Beranda / Fantasi / True Colour / Kedatangan polisi

Share

Kedatangan polisi

"Fuck! Aku harus kembali ke rumah," umpat Aldrich.

Tidak peduli lagi dengan ponselnya yang remuk, dia kembali masuk ke dalam mobil lalu menginjak pedal gas hingga suara deruman khas Mobil Ferrari terdengar.

Setelah kurang lebih 1 jam perjalanan ke rumahnya yang berada cukup jauh dari pusat kota. Kini Aldrich sudah memasuki pekarangan rumahnya, terdapat taman luas yang menghiasi bangunan rumah bergaya Victorian itu.

Aldrich segera menghentikan mobilnya cukup jauh dari pintu masuk. Tampak di depan pintu masuk seorang lelaki terlihat tidak tenang. Ditambah dengan melihat Aldrich yang datang dengan raut wajah dinginnya, membuat lelaki yang berdiri di depan pintu semakin ketakutan.

"T—uan," sapa lelaki itu.

"Kenapa kamu malah di luar, huh? Ck, sialan!" kesal Aldrich. Dia pun membuka pintu dengan kasar hingga terbuka lebar.

Di ruang tamunya yang luas, dia tidak melihat Derrick di sana. Aldrich semakin marah, karena dia tahu sepupunya sedang berada di mana.

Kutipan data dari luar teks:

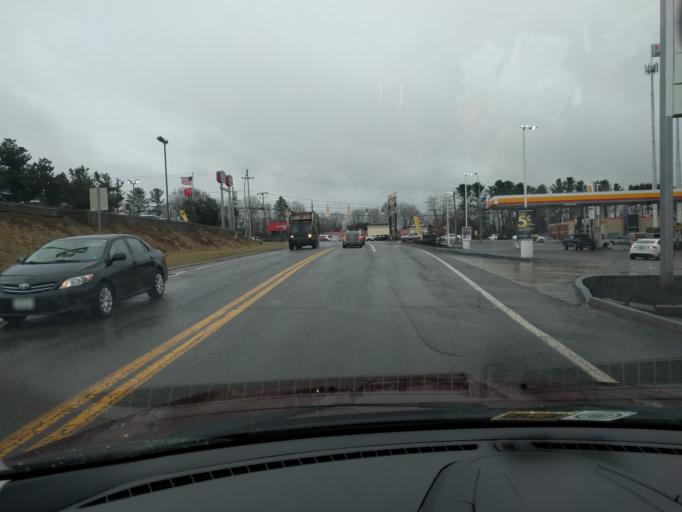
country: US
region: West Virginia
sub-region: Raleigh County
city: Mabscott
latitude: 37.7923
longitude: -81.2139
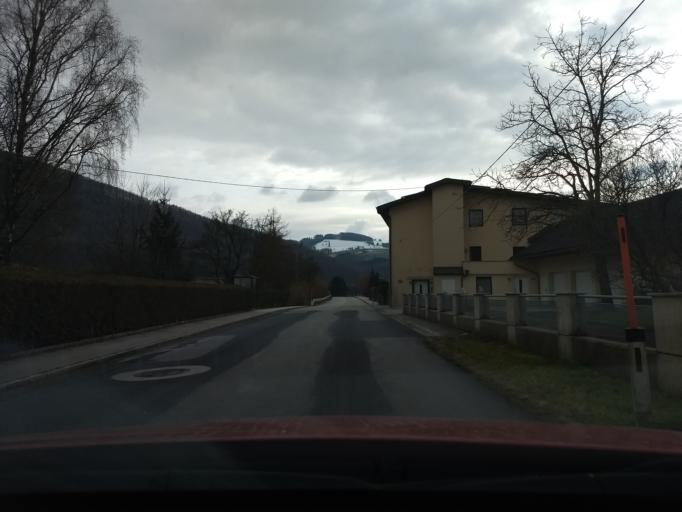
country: AT
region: Upper Austria
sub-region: Politischer Bezirk Steyr-Land
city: Garsten
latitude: 48.0079
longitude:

Dengan sekejap mata, Aldrich sudah berada di tempat sepupunya berada. Sebuah ruangan dengan meja besar di tengah, sedangkan sekelilingnya penuh dengan rak-rak tinggi menjulang hingga ke langit-langit. Bermacam-macam buku tertata rapi pada rak-rak itu.

"Aku ingin sekali mematahkan tangan dan kakimu hingga tidak berbentuk." Aldrich melemparkan sebuah buku yang sangat tebal ke arah Derrick.

Derrick menghindari buku itu. "Hai, Sepupu!" 

"Katakan apa maumu lalu menghilanglah dari kehidupanku."

"Tenang, kita bisa bicarakan sambil minum beberapa wine koleksimu."

Aldrich tersenyum seolah setuju namun berbanding terbalik dengan apa yang selanjutnya dilakukan. Dengan gerakan yang sangat cepat, Aldrich membenturkan kepala Derrick ke atas meja besar di tengah ruangan hingga berdarah.

Derrick tidak tinggal diam, dia juga melawan. Sebuah pukulan keras mendarat di perut Aldrich. Namun Derrick kalah telak ketika Aldrich mengunci pergerakan lelaki itu dengan menyatukan tangannya kebelakang lalu mendorong tubuhnya ke meja.

"Aku tidak segan-segan membunuhmu, Derrick. Jangan lupakan siapa aku." Aldrich mencengkram rambut Derrick.

"Ya! Sama seperti kamu yang membunuhnya," desis Derrick.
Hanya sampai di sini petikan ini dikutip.